Stored data entries:
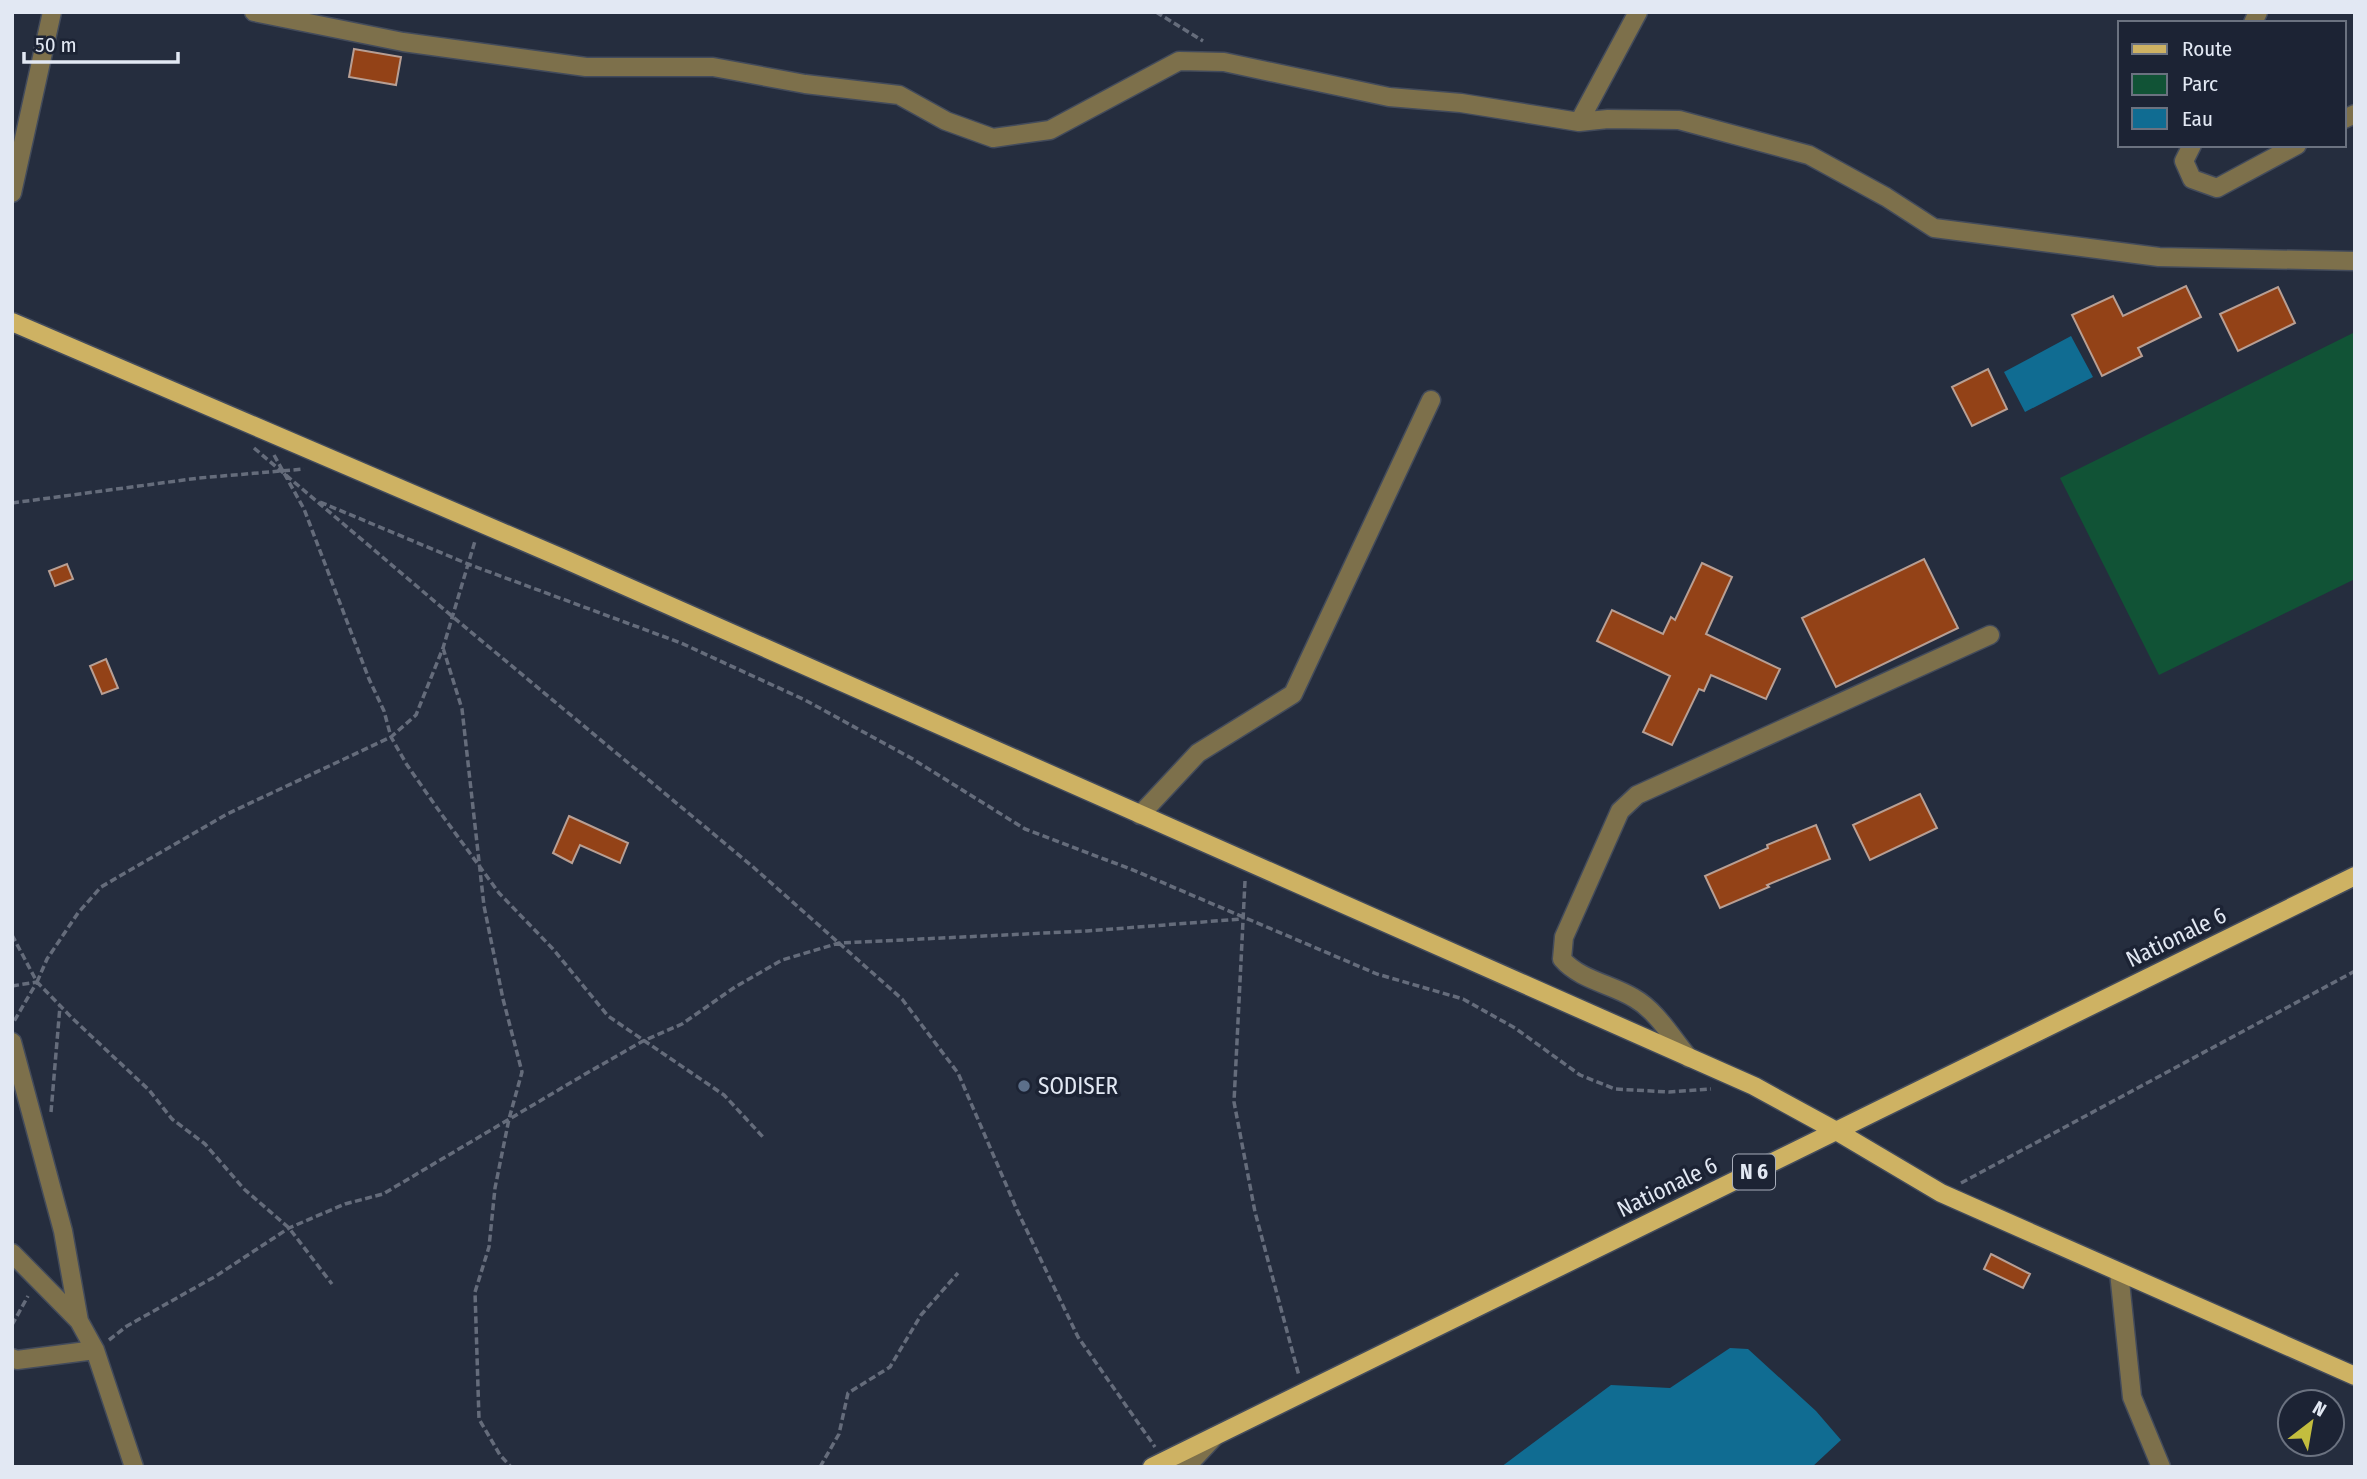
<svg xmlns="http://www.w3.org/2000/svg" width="2367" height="1479" font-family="'Fira Sans Condensed',sans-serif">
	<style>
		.green { fill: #115336 }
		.water { fill: #106c92 }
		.building { fill: #934217; stroke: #b89f94; stroke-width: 2 }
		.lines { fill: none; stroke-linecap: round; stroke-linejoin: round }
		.minor-casing { stroke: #434b5b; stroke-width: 21 }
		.major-casing { stroke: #434b5b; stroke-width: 21 }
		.path { stroke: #656c7b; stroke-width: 3.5; stroke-dasharray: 7 3.5; stroke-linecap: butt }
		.minor { stroke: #7d704b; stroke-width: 18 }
		.major { stroke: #ceb263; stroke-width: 18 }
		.service-dot { fill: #5c6f8a; stroke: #1c2334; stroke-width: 2.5 }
		.labels { text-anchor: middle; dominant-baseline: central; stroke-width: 7; stroke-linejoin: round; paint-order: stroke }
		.shield { fill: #1c2334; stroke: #a7adba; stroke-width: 2 }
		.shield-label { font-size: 21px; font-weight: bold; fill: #e2e8f3 }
		.street-label { font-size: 23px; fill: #e2e8f3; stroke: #1c2334 }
		.poi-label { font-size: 23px; fill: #e2e8f3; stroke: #1c2334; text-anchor: start }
	</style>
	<rect width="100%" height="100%" fill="#252d3e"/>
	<path class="green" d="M2353,333L2355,337V579L2159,675L2060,478Z"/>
	<path class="water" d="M2071,336L2093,377L2025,412L2004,372Z
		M1730,1348L1748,1349L1816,1411L1841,1440L1812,1467H1501L1611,1385L1670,1388Z"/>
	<path class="building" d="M354,49L401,57L396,85L349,77Z
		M2186,286L2201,317L2138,348L2142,356L2102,376L2072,315L2113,296L2123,316Z
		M2278,287L2295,323L2238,351L2220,314Z
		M1988,369L2007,409L1972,426L1952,387Z
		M1924,559L1958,628L1836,687L1802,618Z
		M1702,563L1732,577L1706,634L1780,669L1766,699L1711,675L1704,691L1699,689L1672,745L1643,732L1670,676L1597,641L1612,610L1663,634L1671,617L1675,620Z
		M67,564L73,579L55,586L49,571Z
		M106,659L118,688L102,694L90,666Z
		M1920,794L1937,828L1870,860L1853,825Z
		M569,816L628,843L620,863L580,845L572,863L553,853Z
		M1816,825L1830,859L1767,885L1769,887L1720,908L1705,876L1768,848L1767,845Z
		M1991,1254L2030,1274L2023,1288L1984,1269Z"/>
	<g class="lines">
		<defs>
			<path id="minor" d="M254,12L403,42L586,67H713L805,84L899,95L946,121L993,138L1050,130L1179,61L1224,62L1389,97L1461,103L1579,122L1608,119L1679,120L1809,155L1886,197L1934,228L2159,257L2355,261
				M2253,23L2258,12
				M2344,119L2355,114
				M1579,122L1638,12
				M2192,145L2184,161L2192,179L2217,188L2297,145
				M12,193L52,12
				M1140,815L1198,753L1293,694L1431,400
				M12,1042L63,1231L79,1321
				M1689,1058C1672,1038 1657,1011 1634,998C1611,984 1580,980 1562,959L1564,937L1620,811L1637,795L1990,635
				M12,1253L79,1321L95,1350L134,1467
				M2119,1272L2132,1397L2161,1467
				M12,1358L17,1360L95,1350
				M1186,1467L1214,1437"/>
			<path id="major" d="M12,322L562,558L1754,1086L1838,1132L1941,1193L2355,1376
				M1152,1467L2355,876"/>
		</defs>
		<use href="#minor" class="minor-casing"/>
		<use href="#major" class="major-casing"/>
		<path class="path" d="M1156,12L1203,41
			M254,448L453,617L752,866L902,999L958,1073L1017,1210L1078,1337L1155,1447
			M274,455L304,509L369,679L384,711L391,737L407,765L442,815L499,893L553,949L608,1016L724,1095L763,1137
			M320,502L468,564L681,643L805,700L911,758L1025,829L1133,870L1377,974L1463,999L1515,1028L1580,1075L1615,1089L1669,1092L1711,1089
			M12,503L199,478L304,469
			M443,648L462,709L484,906L503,999L522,1072L509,1119L495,1188L489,1247L475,1292L479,1419L500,1455L511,1467
			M1245,881L1234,1102L1255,1212L1299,1376
			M12,935L37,982L72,1018L149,1090L172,1119L205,1144L244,1189L289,1228L332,1284
			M37,982L47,959L78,913L101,887L227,814L391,737L416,715L443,648L475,541
			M12,986L37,982L13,1023
			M51,1112L60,1006
			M1961,1183L2355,971
			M12,1325L28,1296
			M109,1340L127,1326L216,1276L289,1228L345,1204L383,1194L587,1073L643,1041L682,1024L735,987L782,960L839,943L1087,931L1241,919
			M820,1467L839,1434L848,1393L890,1367L921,1315L958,1273"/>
		<use href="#minor" class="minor"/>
		<use href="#major" class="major"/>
	</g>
	<circle class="service-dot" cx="1024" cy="1086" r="7"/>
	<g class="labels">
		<rect class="shield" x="1733" y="1154.5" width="42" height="35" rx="5"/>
		<g class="shield-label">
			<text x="1754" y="1172">N 6</text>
		</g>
		<g class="street-label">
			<text transform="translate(2176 937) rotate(-26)">Nationale 6</text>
			<text transform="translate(1667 1187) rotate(-26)">Nationale 6</text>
		</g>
		<g class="poi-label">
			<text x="1038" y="1086">SODISER</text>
		</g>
	</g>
	<rect width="2367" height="1479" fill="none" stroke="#e2e8f3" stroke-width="28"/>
	<rect x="2118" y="21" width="228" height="126" fill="#1c2334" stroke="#6b7280" stroke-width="2"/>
	<rect x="2132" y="44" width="35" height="10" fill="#ceb263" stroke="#6b7280" stroke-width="2"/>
	<text x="2182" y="56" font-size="21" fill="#e2e8f3">Route</text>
	<rect x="2132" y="74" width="35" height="21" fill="#115336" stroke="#6b7280" stroke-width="2"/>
	<text x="2182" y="91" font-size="21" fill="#e2e8f3">Parc</text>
	<rect x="2132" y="108" width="35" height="21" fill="#106c92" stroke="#6b7280" stroke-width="2"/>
	<text x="2182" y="126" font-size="21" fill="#e2e8f3">Eau</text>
	<g transform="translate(2311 1423) rotate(31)"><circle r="33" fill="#1c2334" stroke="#6b7280" stroke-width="2"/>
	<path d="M0-5L12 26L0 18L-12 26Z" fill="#c3bd3e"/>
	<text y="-10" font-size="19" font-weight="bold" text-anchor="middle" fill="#e2e8f3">N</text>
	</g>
	<path d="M24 52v10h154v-10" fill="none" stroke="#e2e8f3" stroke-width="3.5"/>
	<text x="35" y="52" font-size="21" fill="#e2e8f3" stroke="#1c2334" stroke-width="5" paint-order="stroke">50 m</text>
</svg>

_ASSIGNED TASK:_
Copy every record above exactly as written, but leave out the pictures.

_ANSWER SECTION:_
<svg xmlns="http://www.w3.org/2000/svg" width="2367" height="1479" font-family="'Fira Sans Condensed',sans-serif">
	<style>
		.green { fill: #115336 }
		.water { fill: #106c92 }
		.building { fill: #934217; stroke: #b89f94; stroke-width: 2 }
		.lines { fill: none; stroke-linecap: round; stroke-linejoin: round }
		.minor-casing { stroke: #434b5b; stroke-width: 21 }
		.major-casing { stroke: #434b5b; stroke-width: 21 }
		.path { stroke: #656c7b; stroke-width: 3.5; stroke-dasharray: 7 3.5; stroke-linecap: butt }
		.minor { stroke: #7d704b; stroke-width: 18 }
		.major { stroke: #ceb263; stroke-width: 18 }
		.service-dot { fill: #5c6f8a; stroke: #1c2334; stroke-width: 2.5 }
		.labels { text-anchor: middle; dominant-baseline: central; stroke-width: 7; stroke-linejoin: round; paint-order: stroke }
		.shield { fill: #1c2334; stroke: #a7adba; stroke-width: 2 }
		.shield-label { font-size: 21px; font-weight: bold; fill: #e2e8f3 }
		.street-label { font-size: 23px; fill: #e2e8f3; stroke: #1c2334 }
		.poi-label { font-size: 23px; fill: #e2e8f3; stroke: #1c2334; text-anchor: start }
	</style>
	<rect width="100%" height="100%" fill="#252d3e"/>
	<path class="green" d="M2353,333L2355,337V579L2159,675L2060,478Z"/>
	<path class="water" d="M2071,336L2093,377L2025,412L2004,372Z
		M1730,1348L1748,1349L1816,1411L1841,1440L1812,1467H1501L1611,1385L1670,1388Z"/>
	<path class="building" d="M354,49L401,57L396,85L349,77Z
		M2186,286L2201,317L2138,348L2142,356L2102,376L2072,315L2113,296L2123,316Z
		M2278,287L2295,323L2238,351L2220,314Z
		M1988,369L2007,409L1972,426L1952,387Z
		M1924,559L1958,628L1836,687L1802,618Z
		M1702,563L1732,577L1706,634L1780,669L1766,699L1711,675L1704,691L1699,689L1672,745L1643,732L1670,676L1597,641L1612,610L1663,634L1671,617L1675,620Z
		M67,564L73,579L55,586L49,571Z
		M106,659L118,688L102,694L90,666Z
		M1920,794L1937,828L1870,860L1853,825Z
		M569,816L628,843L620,863L580,845L572,863L553,853Z
		M1816,825L1830,859L1767,885L1769,887L1720,908L1705,876L1768,848L1767,845Z
		M1991,1254L2030,1274L2023,1288L1984,1269Z"/>
	<g class="lines">
		<defs>
			<path id="minor" d="M254,12L403,42L586,67H713L805,84L899,95L946,121L993,138L1050,130L1179,61L1224,62L1389,97L1461,103L1579,122L1608,119L1679,120L1809,155L1886,197L1934,228L2159,257L2355,261
				M2253,23L2258,12
				M2344,119L2355,114
				M1579,122L1638,12
				M2192,145L2184,161L2192,179L2217,188L2297,145
				M12,193L52,12
				M1140,815L1198,753L1293,694L1431,400
				M12,1042L63,1231L79,1321
				M1689,1058C1672,1038 1657,1011 1634,998C1611,984 1580,980 1562,959L1564,937L1620,811L1637,795L1990,635
				M12,1253L79,1321L95,1350L134,1467
				M2119,1272L2132,1397L2161,1467
				M12,1358L17,1360L95,1350
				M1186,1467L1214,1437"/>
			<path id="major" d="M12,322L562,558L1754,1086L1838,1132L1941,1193L2355,1376
				M1152,1467L2355,876"/>
		</defs>
		<use href="#minor" class="minor-casing"/>
		<use href="#major" class="major-casing"/>
		<path class="path" d="M1156,12L1203,41
			M254,448L453,617L752,866L902,999L958,1073L1017,1210L1078,1337L1155,1447
			M274,455L304,509L369,679L384,711L391,737L407,765L442,815L499,893L553,949L608,1016L724,1095L763,1137
			M320,502L468,564L681,643L805,700L911,758L1025,829L1133,870L1377,974L1463,999L1515,1028L1580,1075L1615,1089L1669,1092L1711,1089
			M12,503L199,478L304,469
			M443,648L462,709L484,906L503,999L522,1072L509,1119L495,1188L489,1247L475,1292L479,1419L500,1455L511,1467
			M1245,881L1234,1102L1255,1212L1299,1376
			M12,935L37,982L72,1018L149,1090L172,1119L205,1144L244,1189L289,1228L332,1284
			M37,982L47,959L78,913L101,887L227,814L391,737L416,715L443,648L475,541
			M12,986L37,982L13,1023
			M51,1112L60,1006
			M1961,1183L2355,971
			M12,1325L28,1296
			M109,1340L127,1326L216,1276L289,1228L345,1204L383,1194L587,1073L643,1041L682,1024L735,987L782,960L839,943L1087,931L1241,919
			M820,1467L839,1434L848,1393L890,1367L921,1315L958,1273"/>
		<use href="#minor" class="minor"/>
		<use href="#major" class="major"/>
	</g>
	<circle class="service-dot" cx="1024" cy="1086" r="7"/>
	<g class="labels">
		<rect class="shield" x="1733" y="1154.5" width="42" height="35" rx="5"/>
		<g class="shield-label">
			<text x="1754" y="1172">N 6</text>
		</g>
		<g class="street-label">
			<text transform="translate(2176 937) rotate(-26)">Nationale 6</text>
			<text transform="translate(1667 1187) rotate(-26)">Nationale 6</text>
		</g>
		<g class="poi-label">
			<text x="1038" y="1086">SODISER</text>
		</g>
	</g>
	<rect width="2367" height="1479" fill="none" stroke="#e2e8f3" stroke-width="28"/>
	<rect x="2118" y="21" width="228" height="126" fill="#1c2334" stroke="#6b7280" stroke-width="2"/>
	<rect x="2132" y="44" width="35" height="10" fill="#ceb263" stroke="#6b7280" stroke-width="2"/>
	<text x="2182" y="56" font-size="21" fill="#e2e8f3">Route</text>
	<rect x="2132" y="74" width="35" height="21" fill="#115336" stroke="#6b7280" stroke-width="2"/>
	<text x="2182" y="91" font-size="21" fill="#e2e8f3">Parc</text>
	<rect x="2132" y="108" width="35" height="21" fill="#106c92" stroke="#6b7280" stroke-width="2"/>
	<text x="2182" y="126" font-size="21" fill="#e2e8f3">Eau</text>
	<g transform="translate(2311 1423) rotate(31)"><circle r="33" fill="#1c2334" stroke="#6b7280" stroke-width="2"/>
	<path d="M0-5L12 26L0 18L-12 26Z" fill="#c3bd3e"/>
	<text y="-10" font-size="19" font-weight="bold" text-anchor="middle" fill="#e2e8f3">N</text>
	</g>
	<path d="M24 52v10h154v-10" fill="none" stroke="#e2e8f3" stroke-width="3.5"/>
	<text x="35" y="52" font-size="21" fill="#e2e8f3" stroke="#1c2334" stroke-width="5" paint-order="stroke">50 m</text>
</svg>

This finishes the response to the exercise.